The U.S. government’s budget deficit widened in June, as spending jumped 9.3 percent from the same month a year ago.
The deficit expanded 38.7 percent to $59.7 billion from a $43.1 billion shortfall in June 2011, the Treasury Department said today in Washington. The gap matches the projected $60 billion deficit, according to the median estimate in a Bloomberg News survey. For the first nine months of this fiscal year the deficit was 6.8 percent narrower than in the year-earlier period.
“The budget deficit is bad, but it is not as bad as the June figures suggest,” Chris Rupkey, chief financial economist at Bank of Tokyo-Mitsubishi UFJ Ltd. in New York, said by e-mail before today’s report. “July social security benefits went out early in June due to the July 4 holiday, which boosted outlays, and next month’s deficit will be underreported as a result.”

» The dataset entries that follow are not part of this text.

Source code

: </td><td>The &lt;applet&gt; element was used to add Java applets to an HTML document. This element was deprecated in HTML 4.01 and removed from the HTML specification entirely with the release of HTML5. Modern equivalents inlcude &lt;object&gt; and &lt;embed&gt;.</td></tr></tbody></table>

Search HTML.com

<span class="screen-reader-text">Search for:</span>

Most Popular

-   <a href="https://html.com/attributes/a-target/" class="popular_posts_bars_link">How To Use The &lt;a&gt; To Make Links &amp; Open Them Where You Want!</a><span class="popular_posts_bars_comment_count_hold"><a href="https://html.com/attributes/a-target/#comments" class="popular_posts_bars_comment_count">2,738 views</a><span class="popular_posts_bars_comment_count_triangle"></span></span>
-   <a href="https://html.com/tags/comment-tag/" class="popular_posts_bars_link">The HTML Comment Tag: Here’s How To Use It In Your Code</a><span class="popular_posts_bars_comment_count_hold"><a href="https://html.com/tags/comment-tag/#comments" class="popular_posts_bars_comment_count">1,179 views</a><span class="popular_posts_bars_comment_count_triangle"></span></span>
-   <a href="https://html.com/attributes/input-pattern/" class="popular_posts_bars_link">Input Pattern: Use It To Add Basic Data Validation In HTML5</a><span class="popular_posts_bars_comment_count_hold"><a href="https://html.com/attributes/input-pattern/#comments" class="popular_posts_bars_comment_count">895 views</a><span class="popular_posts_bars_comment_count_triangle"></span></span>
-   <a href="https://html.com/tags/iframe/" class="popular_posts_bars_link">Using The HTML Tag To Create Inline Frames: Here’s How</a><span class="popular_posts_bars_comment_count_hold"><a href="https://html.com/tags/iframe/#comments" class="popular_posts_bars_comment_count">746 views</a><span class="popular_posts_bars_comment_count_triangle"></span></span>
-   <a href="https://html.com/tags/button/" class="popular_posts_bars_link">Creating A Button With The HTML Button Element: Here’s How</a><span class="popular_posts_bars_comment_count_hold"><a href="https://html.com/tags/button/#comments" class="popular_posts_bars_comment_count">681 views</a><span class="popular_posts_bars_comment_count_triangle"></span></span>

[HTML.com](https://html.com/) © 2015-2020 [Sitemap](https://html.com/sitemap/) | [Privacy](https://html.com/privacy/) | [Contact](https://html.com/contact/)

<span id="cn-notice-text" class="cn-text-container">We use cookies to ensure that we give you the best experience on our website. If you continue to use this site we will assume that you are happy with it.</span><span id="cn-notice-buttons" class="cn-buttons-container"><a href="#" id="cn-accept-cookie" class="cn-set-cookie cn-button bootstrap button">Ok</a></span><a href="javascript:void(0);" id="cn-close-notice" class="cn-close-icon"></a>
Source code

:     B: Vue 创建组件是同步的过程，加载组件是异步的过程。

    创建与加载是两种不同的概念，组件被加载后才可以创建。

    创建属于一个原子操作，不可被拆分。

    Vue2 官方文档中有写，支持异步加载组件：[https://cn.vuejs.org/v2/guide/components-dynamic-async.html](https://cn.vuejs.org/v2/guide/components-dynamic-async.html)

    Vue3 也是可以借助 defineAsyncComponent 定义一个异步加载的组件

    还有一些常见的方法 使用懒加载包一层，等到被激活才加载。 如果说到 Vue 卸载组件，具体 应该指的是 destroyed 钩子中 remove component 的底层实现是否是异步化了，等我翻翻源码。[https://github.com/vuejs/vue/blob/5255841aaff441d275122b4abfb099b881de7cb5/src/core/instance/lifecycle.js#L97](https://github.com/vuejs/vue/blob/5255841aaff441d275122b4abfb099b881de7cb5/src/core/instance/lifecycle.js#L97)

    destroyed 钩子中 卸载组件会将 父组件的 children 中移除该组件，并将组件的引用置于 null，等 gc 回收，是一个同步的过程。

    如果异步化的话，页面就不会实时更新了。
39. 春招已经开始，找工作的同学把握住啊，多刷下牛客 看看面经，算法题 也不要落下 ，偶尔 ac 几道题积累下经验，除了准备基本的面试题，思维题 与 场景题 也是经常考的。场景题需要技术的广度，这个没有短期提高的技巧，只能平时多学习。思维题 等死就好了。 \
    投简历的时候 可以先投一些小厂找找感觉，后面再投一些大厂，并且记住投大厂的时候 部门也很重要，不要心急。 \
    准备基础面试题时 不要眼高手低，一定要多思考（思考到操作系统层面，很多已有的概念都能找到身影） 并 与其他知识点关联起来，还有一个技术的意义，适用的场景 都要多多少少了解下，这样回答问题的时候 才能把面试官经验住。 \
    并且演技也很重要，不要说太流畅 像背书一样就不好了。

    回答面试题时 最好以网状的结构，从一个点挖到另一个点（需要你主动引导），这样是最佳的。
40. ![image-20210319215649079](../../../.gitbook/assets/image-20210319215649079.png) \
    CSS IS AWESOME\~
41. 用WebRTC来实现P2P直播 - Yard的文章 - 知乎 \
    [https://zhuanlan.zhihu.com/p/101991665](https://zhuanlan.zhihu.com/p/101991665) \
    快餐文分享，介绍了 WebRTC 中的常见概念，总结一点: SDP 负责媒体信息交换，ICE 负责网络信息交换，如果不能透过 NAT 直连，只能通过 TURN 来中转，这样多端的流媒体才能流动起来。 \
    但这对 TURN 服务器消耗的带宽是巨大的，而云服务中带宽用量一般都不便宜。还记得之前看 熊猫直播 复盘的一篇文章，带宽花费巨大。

Revenue rose by 4.2 percent in June from the same month a year earlier to $260.2 billion from $249.7 billion, and spending rose to $319.9 billion from $292.7 billion.
Estimates of the June budget gap ranged from $80 billion to $37 billion in the Bloomberg survey of 22 economists.
In the first nine months of the fiscal year that began in October, the budget deficit narrowed to $904.2 billion from $970.5 billion in the same period last year.
Individual income tax receipts in the first nine months of this fiscal year rose 3.1 percent to $840.5 billion from $814.9 billion in the same period last year. Corporate income tax receipts rose 31 percent to $175.9 billion from $134.3 billion.
If Congress does nothing on tax cuts championed by former President George W. Bush, 82.9 percent of U.S. households would face tax increases averaging $3,701, according to the Tax Policy Center, a nonpartisan research group in Washington. More than 98 percent of households earning more than $50,000 a year would pay higher taxes.
The Congressional Budget Office estimated this week the June deficit would be $60 billion. The CBO said in a report dated July 9 that spending was influenced by the shift of certain payments from July to June.
“If not for those timing shifts, the deficit in June 2012 would have been $19 billion less than the shortfall in June 2011,” the non-partisan CBO said July 9.